[Start of Attachment]

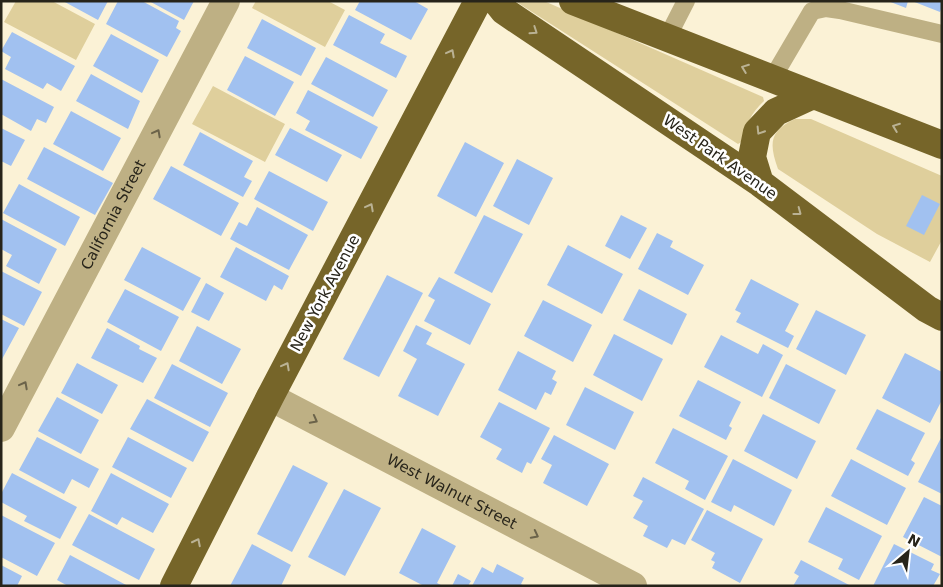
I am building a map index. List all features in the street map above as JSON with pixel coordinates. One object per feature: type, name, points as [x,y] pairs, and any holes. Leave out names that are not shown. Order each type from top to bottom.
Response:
[{"type":"highway","name":"New York Avenue","points":[[174,586],[270,397],[478,1]]},
{"type":"highway","name":"West Park Avenue","points":[[496,1],[504,11],[760,183],[927,309],[942,318]]},
{"type":"highway","points":[[573,1],[942,145]]},
{"type":"highway","points":[[760,183],[752,157],[757,132],[776,112],[813,94]]},
{"type":"street","name":"California Street","points":[[1,428],[226,1]]},
{"type":"street","name":"West Walnut Street","points":[[270,397],[633,586]]},
{"type":"lane","points":[[667,38],[686,1]]},
{"type":"lane","points":[[772,79],[812,11],[826,8],[840,10],[942,34]]},
{"type":"shaded area","points":[[16,1],[52,1],[95,24],[76,60],[4,22]]},
{"type":"shaded area","points":[[256,1],[328,1],[345,10],[325,47],[252,8]]},
{"type":"shaded area","points":[[515,1],[544,1],[763,97],[764,101],[752,114],[743,141],[738,144]]},
{"type":"shaded area","points":[[213,86],[285,124],[265,162],[192,124]]},
{"type":"shaded area","points":[[795,119],[811,119],[942,176],[942,240],[930,262],[877,234],[778,169],[773,152],[773,139],[780,128]]},
{"type":"building","points":[[63,1],[108,1],[98,20]]},
{"type":"building","points":[[118,1],[142,1],[179,21],[176,28],[181,31],[167,57],[106,24]]},
{"type":"building","points":[[149,1],[194,1],[184,20]]},
{"type":"building","points":[[360,1],[414,1],[428,9],[411,40],[355,10]]},
{"type":"building","points":[[888,1],[908,1],[906,8]]},
{"type":"building","points":[[912,1],[942,1],[942,6],[940,12]]},
{"type":"building","points":[[349,15],[385,34],[380,43],[407,56],[396,78],[333,45]]},
{"type":"building","points":[[262,19],[316,48],[301,76],[247,48]]},
{"type":"building","points":[[12,32],[75,66],[61,91],[47,83],[43,89],[5,69],[11,57],[1,51]]},
{"type":"building","points":[[111,34],[159,60],[142,93],[93,66]]},
{"type":"building","points":[[245,56],[294,82],[275,116],[227,90]]},
{"type":"building","points":[[326,57],[388,90],[373,117],[311,84]]},
{"type":"building","points":[[91,74],[140,101],[128,129],[76,101]]},
{"type":"building","points":[[1,79],[54,107],[46,123],[37,119],[31,131],[1,114]]},
{"type":"building","points":[[308,90],[378,127],[361,159],[305,130],[310,121],[296,113]]},
{"type":"building","points":[[71,111],[121,138],[103,171],[53,144]]},
{"type":"building","points":[[1,128],[25,140],[11,166],[1,161]]},
{"type":"building","points":[[290,128],[342,155],[327,182],[275,155]]},
{"type":"building","points":[[200,132],[253,161],[244,177],[252,181],[243,197],[183,165]]},
{"type":"building","points":[[465,142],[504,163],[476,217],[437,196]]},
{"type":"building","points":[[44,147],[113,183],[95,215],[27,179]]},
{"type":"building","points":[[517,159],[553,178],[529,225],[493,206]]},
{"type":"building","points":[[171,166],[239,203],[221,236],[153,199]]},
{"type":"building","points":[[269,171],[328,202],[313,231],[254,199]]},
{"type":"building","points":[[19,184],[80,217],[65,246],[3,213]]},
{"type":"building","points":[[922,195],[940,204],[924,235],[906,226]]},
{"type":"building","points":[[257,207],[308,235],[289,270],[230,239],[239,222],[247,226]]},
{"type":"building","points":[[484,215],[523,234],[492,293],[454,273]]},
{"type":"building","points":[[621,215],[647,228],[630,259],[605,246]]},
{"type":"building","points":[[1,219],[57,249],[39,284],[6,266],[12,255],[1,249]]},
{"type":"building","points":[[657,233],[673,241],[670,247],[704,265],[688,295],[638,269]]},
{"type":"building","points":[[568,245],[623,274],[602,314],[547,285]]},
{"type":"building","points":[[142,247],[201,278],[183,311],[124,280]]},
{"type":"building","points":[[236,247],[289,276],[282,290],[274,285],[266,301],[220,277]]},
{"type":"building","points":[[1,271],[42,292],[24,326],[1,314]]},
{"type":"building","points":[[387,275],[423,293],[379,377],[343,359]]},
{"type":"building","points":[[439,277],[491,304],[470,345],[424,321],[435,300],[428,296]]},
{"type":"building","points":[[751,279],[799,304],[785,331],[794,336],[788,348],[736,322],[741,313],[735,310]]},
{"type":"building","points":[[206,283],[224,293],[209,321],[191,312]]},
{"type":"building","points":[[125,289],[179,317],[161,351],[107,322]]},
{"type":"building","points":[[639,289],[687,314],[672,345],[623,320]]},
{"type":"building","points":[[543,300],[592,325],[573,362],[524,336]]},
{"type":"building","points":[[816,310],[866,335],[846,375],[796,349]]},
{"type":"building","points":[[1,319],[19,328],[1,361]]},
{"type":"building","points":[[416,325],[432,333],[426,344],[465,364],[438,416],[398,396],[417,359],[403,351]]},
{"type":"building","points":[[197,326],[241,349],[222,384],[179,361]]},
{"type":"building","points":[[107,328],[140,346],[139,349],[157,358],[143,383],[91,358]]},
{"type":"building","points":[[614,334],[663,359],[642,401],[593,375]]},
{"type":"building","points":[[721,335],[758,354],[763,344],[783,355],[762,397],[704,367]]},
{"type":"building","points":[[518,351],[556,371],[552,379],[557,382],[551,395],[545,392],[536,410],[498,390]]},
{"type":"building","points":[[905,353],[942,372],[942,400],[930,423],[882,398]]},
{"type":"building","points":[[77,363],[118,385],[102,414],[61,393]]},
{"type":"building","points":[[172,364],[228,393],[210,427],[154,398]]},
{"type":"building","points":[[786,364],[836,390],[819,424],[769,398]]},
{"type":"building","points":[[698,380],[741,402],[729,426],[732,428],[726,440],[679,416]]},
{"type":"building","points":[[585,387],[634,412],[615,450],[566,425]]},
{"type":"building","points":[[57,397],[99,420],[81,454],[38,431]]},
{"type":"building","points":[[147,399],[209,432],[193,462],[130,429]]},
{"type":"building","points":[[499,402],[550,428],[531,464],[527,462],[522,473],[496,459],[502,449],[480,437]]},
{"type":"building","points":[[877,409],[925,433],[911,460],[915,463],[908,476],[856,449]]},
{"type":"building","points":[[763,414],[816,441],[797,479],[744,451]]},
{"type":"building","points":[[673,428],[728,456],[705,500],[685,489],[689,481],[655,463]]},
{"type":"building","points":[[554,435],[609,464],[587,506],[543,483],[552,465],[541,459]]},
{"type":"building","points":[[942,436],[942,494],[918,482]]},
{"type":"building","points":[[37,437],[99,469],[89,488],[72,479],[64,494],[19,470]]},
{"type":"building","points":[[128,437],[187,468],[171,498],[112,467]]},
{"type":"building","points":[[733,459],[792,490],[774,526],[734,505],[731,512],[711,502]]},
{"type":"building","points":[[851,459],[906,488],[887,525],[831,496]]},
{"type":"building","points":[[293,465],[328,483],[292,552],[257,534]]},
{"type":"building","points":[[12,473],[77,507],[60,539],[24,521],[27,516],[1,502],[1,494]]},
{"type":"building","points":[[111,473],[169,504],[153,533],[122,517],[117,525],[91,511]]},
{"type":"building","points":[[643,477],[704,509],[685,545],[672,539],[667,548],[643,536],[648,526],[633,518],[643,501],[633,496]]},
{"type":"building","points":[[344,489],[381,508],[345,576],[308,557]]},
{"type":"building","points":[[924,497],[942,506],[942,557],[903,537]]},
{"type":"building","points":[[826,507],[882,536],[859,580],[838,569],[843,559],[808,542]]},
{"type":"building","points":[[707,510],[763,539],[740,583],[712,568],[715,562],[711,560],[715,553],[691,540]]},
{"type":"building","points":[[89,514],[155,549],[139,580],[72,545]]},
{"type":"building","points":[[1,515],[55,543],[37,576],[1,557]]},
{"type":"building","points":[[422,528],[456,546],[437,583],[443,586],[424,586],[399,573]]},
{"type":"building","points":[[252,544],[291,565],[281,586],[230,586]]},
{"type":"building","points":[[894,544],[934,564],[931,570],[940,574],[933,586],[873,586]]},
{"type":"building","points":[[70,555],[128,586],[68,586],[57,580]]},
{"type":"building","points":[[801,560],[851,586],[793,586],[799,576],[794,573]]},
{"type":"building","points":[[497,564],[524,578],[521,584],[524,586],[472,586],[482,567],[493,573]]},
{"type":"building","points":[[1,565],[22,576],[17,586],[1,586]]},
{"type":"building","points":[[458,574],[471,581],[468,586],[452,586]]}]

[End of Attachment]

# What is being asked:
Nothing but a number is expected here: the number of lines in the entries that include the word "name".

# Expected answer:
5